Raw data -

--

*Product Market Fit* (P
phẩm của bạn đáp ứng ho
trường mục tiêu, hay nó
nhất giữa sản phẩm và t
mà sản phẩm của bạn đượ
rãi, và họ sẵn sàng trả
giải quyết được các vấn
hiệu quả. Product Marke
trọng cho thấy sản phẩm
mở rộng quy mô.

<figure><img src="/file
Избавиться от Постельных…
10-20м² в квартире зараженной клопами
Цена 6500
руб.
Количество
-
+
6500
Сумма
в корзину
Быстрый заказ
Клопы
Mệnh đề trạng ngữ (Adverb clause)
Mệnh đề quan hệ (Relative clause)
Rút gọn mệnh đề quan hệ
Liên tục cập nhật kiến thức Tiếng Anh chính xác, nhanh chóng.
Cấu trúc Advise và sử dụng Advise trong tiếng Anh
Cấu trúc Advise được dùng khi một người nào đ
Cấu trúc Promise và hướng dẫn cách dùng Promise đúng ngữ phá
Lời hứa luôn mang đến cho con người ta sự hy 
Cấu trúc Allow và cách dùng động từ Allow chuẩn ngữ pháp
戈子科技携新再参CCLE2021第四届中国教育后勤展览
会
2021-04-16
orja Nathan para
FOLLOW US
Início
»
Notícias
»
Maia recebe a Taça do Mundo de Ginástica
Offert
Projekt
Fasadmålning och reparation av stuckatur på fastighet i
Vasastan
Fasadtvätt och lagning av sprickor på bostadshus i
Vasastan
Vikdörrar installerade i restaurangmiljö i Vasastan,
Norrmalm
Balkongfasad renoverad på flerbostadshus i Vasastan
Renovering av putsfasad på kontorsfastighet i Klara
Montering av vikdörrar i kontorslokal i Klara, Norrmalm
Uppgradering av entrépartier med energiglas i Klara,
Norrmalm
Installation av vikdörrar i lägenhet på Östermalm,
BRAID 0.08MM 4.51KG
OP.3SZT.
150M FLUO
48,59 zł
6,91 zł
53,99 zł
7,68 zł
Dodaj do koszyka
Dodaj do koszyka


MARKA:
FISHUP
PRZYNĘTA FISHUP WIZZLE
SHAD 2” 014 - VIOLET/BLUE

--

Exercise brief - Collect every line from the records above that contains the string "phẩm". Treat uppercase and lowercase letters as different.

Task output -
phẩm của bạn đáp ứng ho
nhất giữa sản phẩm và t
mà sản phẩm của bạn đượ
trọng cho thấy sản phẩm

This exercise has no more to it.